§ Exercise goal:
Once the line with "B ±0.3 ø A 0/-0.3" is found in the entries below, repeat it and each following line exactly, up to and including the line with "8.3 | 700393 |". Add no other lines.

:: Stored data ::

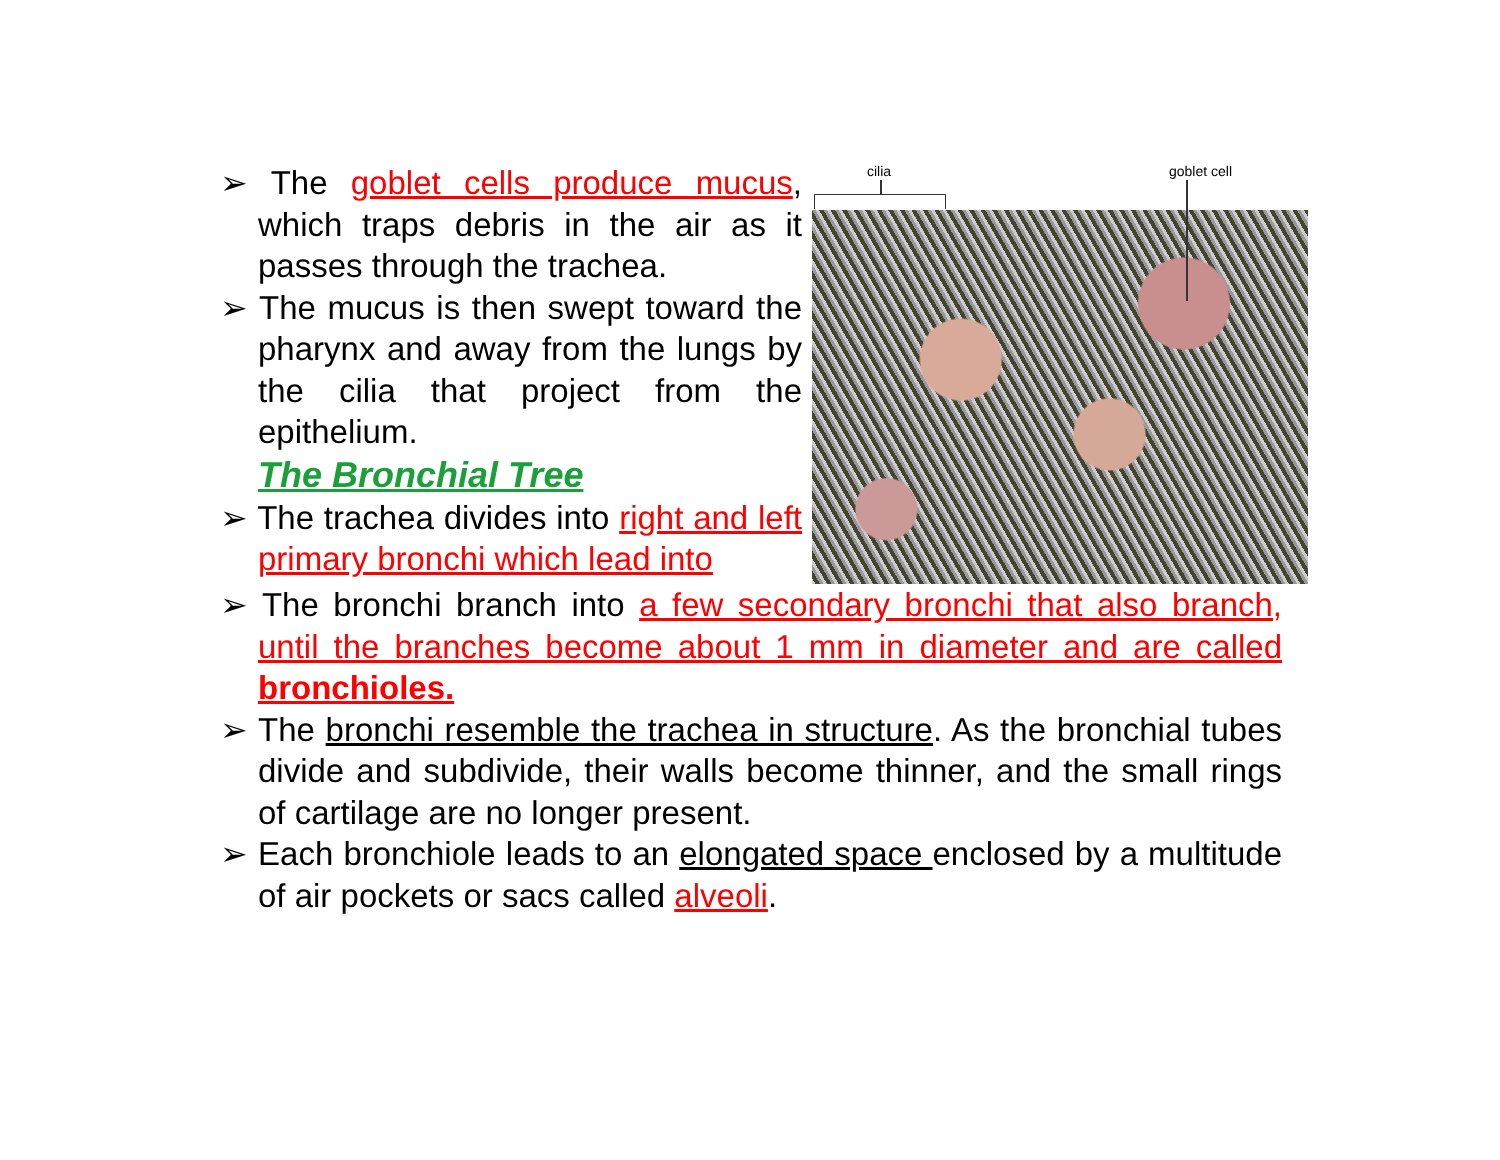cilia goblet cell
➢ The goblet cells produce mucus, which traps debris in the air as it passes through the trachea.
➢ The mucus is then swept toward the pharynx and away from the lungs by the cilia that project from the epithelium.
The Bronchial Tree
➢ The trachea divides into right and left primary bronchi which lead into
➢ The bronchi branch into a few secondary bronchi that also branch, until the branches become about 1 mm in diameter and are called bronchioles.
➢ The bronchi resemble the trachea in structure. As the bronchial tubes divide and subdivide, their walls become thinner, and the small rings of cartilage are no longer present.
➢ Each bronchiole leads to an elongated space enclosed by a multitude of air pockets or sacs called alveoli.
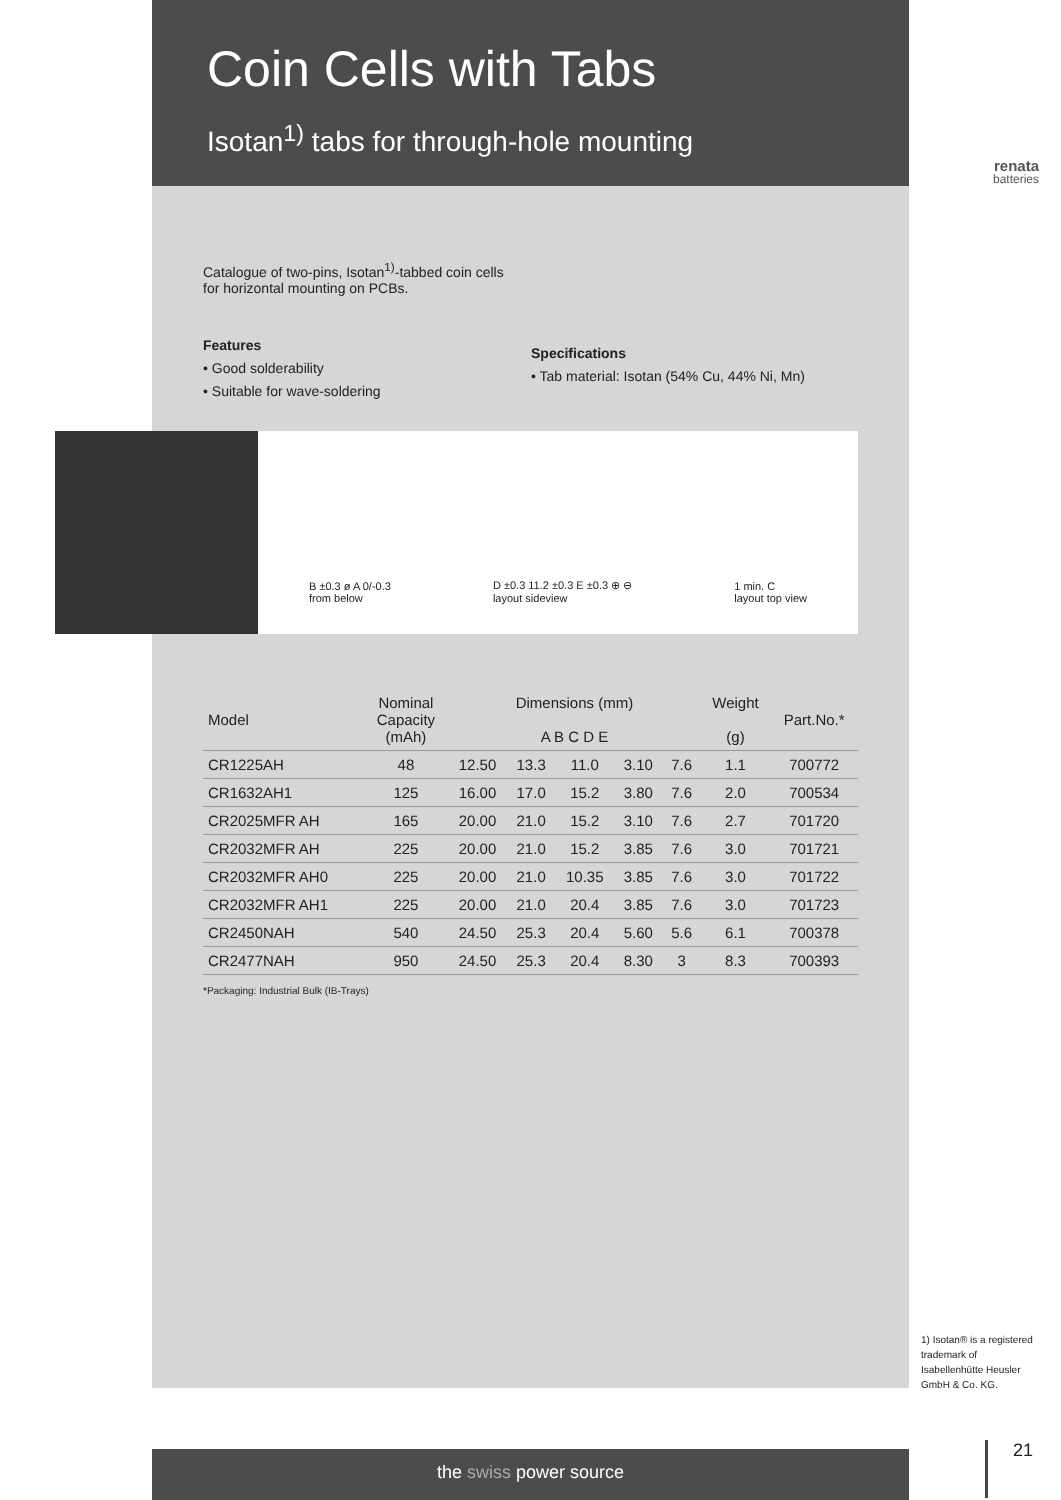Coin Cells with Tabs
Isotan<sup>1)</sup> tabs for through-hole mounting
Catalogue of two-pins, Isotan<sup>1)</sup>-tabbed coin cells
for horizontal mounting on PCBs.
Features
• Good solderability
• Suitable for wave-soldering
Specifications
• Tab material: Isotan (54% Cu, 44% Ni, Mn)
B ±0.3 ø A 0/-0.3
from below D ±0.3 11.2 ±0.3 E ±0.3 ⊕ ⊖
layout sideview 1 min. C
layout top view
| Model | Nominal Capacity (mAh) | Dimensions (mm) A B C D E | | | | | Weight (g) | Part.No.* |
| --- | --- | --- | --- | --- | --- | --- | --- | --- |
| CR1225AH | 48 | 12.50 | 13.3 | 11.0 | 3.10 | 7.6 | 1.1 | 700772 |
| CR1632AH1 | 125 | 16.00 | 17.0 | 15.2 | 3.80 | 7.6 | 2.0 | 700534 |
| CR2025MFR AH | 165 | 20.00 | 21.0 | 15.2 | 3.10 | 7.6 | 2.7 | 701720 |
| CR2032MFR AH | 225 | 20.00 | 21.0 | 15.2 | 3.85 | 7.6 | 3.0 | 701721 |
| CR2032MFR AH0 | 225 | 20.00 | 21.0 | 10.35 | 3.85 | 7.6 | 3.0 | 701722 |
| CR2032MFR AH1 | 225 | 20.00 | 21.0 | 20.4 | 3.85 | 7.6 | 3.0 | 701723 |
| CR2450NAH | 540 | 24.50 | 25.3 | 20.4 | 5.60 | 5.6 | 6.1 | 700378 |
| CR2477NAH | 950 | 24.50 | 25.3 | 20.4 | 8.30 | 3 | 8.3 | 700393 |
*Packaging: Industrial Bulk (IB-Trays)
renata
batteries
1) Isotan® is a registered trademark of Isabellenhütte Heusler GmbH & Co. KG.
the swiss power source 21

:::
:: Stored data ::

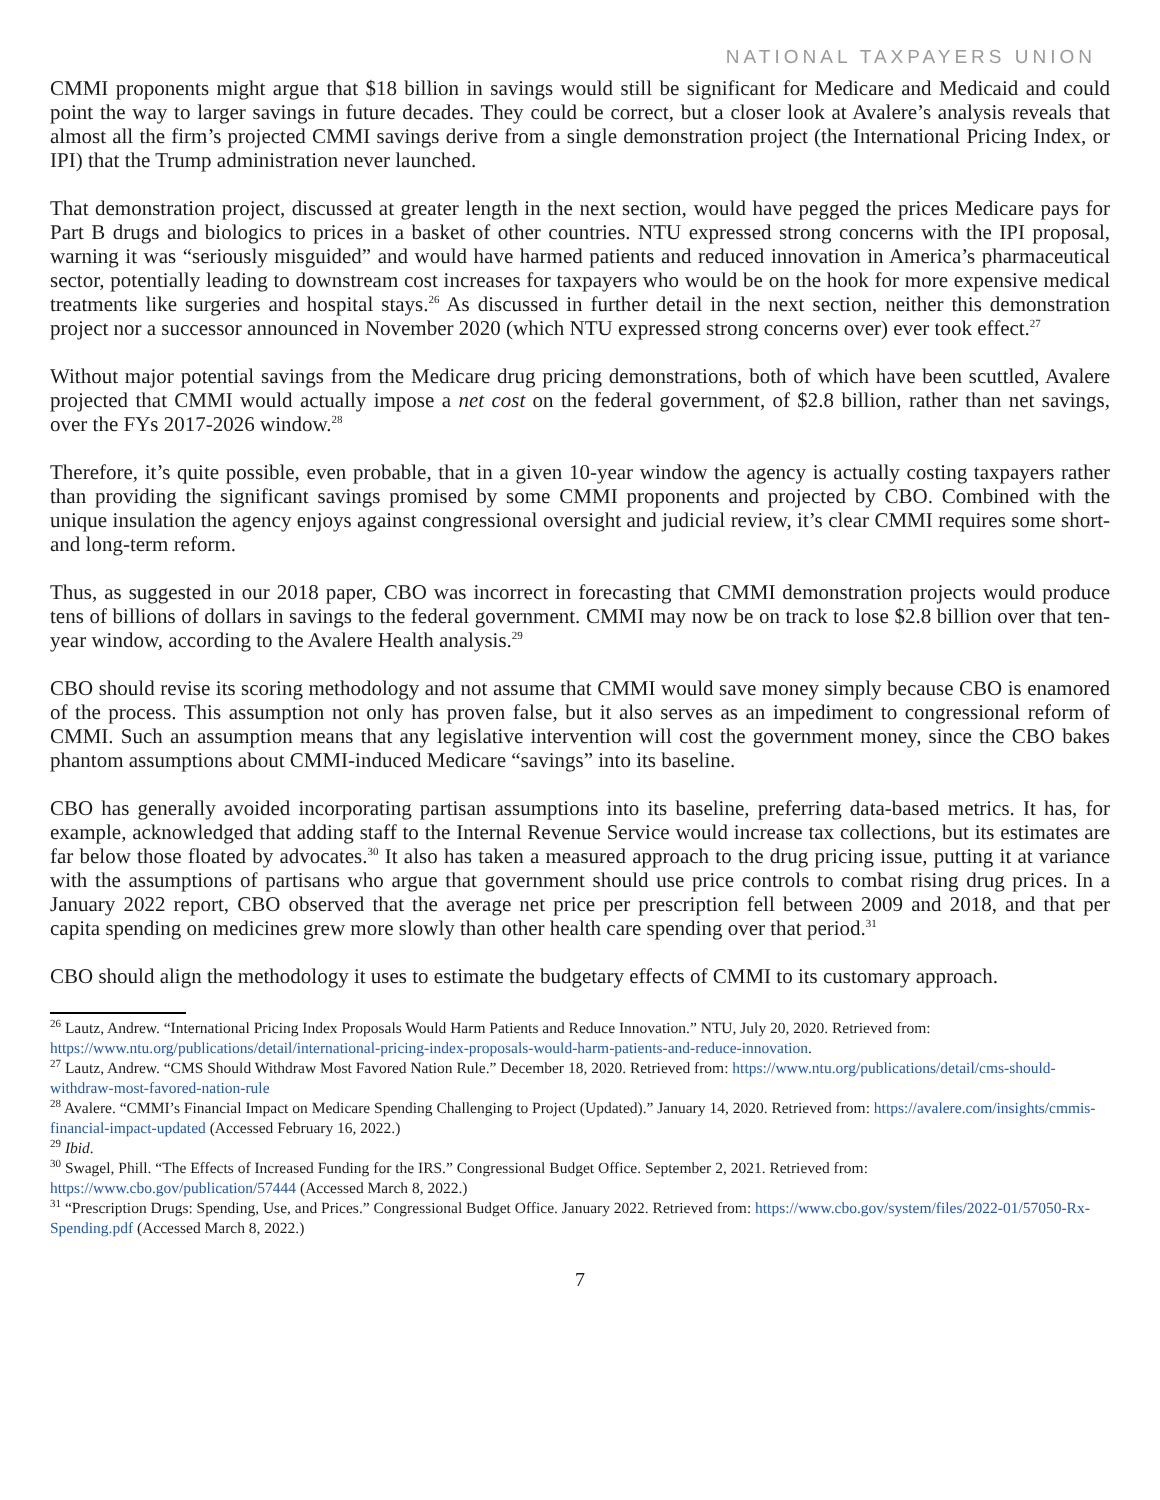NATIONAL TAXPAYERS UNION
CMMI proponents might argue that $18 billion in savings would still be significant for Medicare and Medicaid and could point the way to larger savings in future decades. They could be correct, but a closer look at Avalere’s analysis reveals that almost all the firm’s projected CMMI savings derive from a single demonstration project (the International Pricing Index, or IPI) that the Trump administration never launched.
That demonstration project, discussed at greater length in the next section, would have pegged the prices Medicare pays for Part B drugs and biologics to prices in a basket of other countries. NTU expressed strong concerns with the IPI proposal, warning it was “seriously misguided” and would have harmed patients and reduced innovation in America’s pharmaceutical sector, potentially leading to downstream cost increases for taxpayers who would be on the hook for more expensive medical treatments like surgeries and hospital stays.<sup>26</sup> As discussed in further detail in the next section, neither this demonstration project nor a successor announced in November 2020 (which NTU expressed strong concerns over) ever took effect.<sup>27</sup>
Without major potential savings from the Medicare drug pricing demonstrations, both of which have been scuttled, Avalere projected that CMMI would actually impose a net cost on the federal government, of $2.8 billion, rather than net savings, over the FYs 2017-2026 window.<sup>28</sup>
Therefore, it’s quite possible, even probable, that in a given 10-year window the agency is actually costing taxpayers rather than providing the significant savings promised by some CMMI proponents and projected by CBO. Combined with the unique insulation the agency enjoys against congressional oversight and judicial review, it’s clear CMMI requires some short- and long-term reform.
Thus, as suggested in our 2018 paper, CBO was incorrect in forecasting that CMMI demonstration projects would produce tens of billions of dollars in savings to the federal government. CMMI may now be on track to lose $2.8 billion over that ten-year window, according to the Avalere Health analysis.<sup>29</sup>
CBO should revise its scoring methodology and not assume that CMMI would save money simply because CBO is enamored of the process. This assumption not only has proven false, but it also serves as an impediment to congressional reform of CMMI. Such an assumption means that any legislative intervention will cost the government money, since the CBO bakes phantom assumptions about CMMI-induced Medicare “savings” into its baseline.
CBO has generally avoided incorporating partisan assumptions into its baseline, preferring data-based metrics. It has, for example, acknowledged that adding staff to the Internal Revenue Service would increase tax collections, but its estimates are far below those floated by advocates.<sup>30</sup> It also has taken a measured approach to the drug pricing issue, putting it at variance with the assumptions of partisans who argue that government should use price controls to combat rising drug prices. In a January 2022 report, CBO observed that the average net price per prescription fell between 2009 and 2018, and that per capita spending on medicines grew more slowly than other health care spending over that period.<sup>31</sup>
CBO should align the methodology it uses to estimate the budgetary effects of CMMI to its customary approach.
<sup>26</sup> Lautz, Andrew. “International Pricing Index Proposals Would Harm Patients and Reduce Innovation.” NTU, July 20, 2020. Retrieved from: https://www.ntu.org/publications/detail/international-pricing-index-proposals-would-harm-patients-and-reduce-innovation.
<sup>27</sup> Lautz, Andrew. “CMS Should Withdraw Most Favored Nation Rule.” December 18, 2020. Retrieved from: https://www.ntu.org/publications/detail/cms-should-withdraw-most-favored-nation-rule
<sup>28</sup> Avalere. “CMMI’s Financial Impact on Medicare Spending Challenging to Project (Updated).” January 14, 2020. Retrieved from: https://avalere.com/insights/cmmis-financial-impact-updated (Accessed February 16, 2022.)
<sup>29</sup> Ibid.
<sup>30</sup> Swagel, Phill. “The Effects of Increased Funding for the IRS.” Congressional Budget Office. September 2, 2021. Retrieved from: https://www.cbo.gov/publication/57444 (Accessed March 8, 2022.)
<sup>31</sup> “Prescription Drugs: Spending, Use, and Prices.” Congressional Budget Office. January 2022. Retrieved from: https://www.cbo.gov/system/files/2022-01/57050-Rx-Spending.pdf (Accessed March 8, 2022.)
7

:::

§ Response:
B ±0.3 ø A 0/-0.3
from below D ±0.3 11.2 ±0.3 E ±0.3 ⊕ ⊖
layout sideview 1 min. C
layout top view
| Model | Nominal Capacity (mAh) | Dimensions (mm) A B C D E | | | | | Weight (g) | Part.No.* |
| --- | --- | --- | --- | --- | --- | --- | --- | --- |
| CR1225AH | 48 | 12.50 | 13.3 | 11.0 | 3.10 | 7.6 | 1.1 | 700772 |
| CR1632AH1 | 125 | 16.00 | 17.0 | 15.2 | 3.80 | 7.6 | 2.0 | 700534 |
| CR2025MFR AH | 165 | 20.00 | 21.0 | 15.2 | 3.10 | 7.6 | 2.7 | 701720 |
| CR2032MFR AH | 225 | 20.00 | 21.0 | 15.2 | 3.85 | 7.6 | 3.0 | 701721 |
| CR2032MFR AH0 | 225 | 20.00 | 21.0 | 10.35 | 3.85 | 7.6 | 3.0 | 701722 |
| CR2032MFR AH1 | 225 | 20.00 | 21.0 | 20.4 | 3.85 | 7.6 | 3.0 | 701723 |
| CR2450NAH | 540 | 24.50 | 25.3 | 20.4 | 5.60 | 5.6 | 6.1 | 700378 |
| CR2477NAH | 950 | 24.50 | 25.3 | 20.4 | 8.30 | 3 | 8.3 | 700393 |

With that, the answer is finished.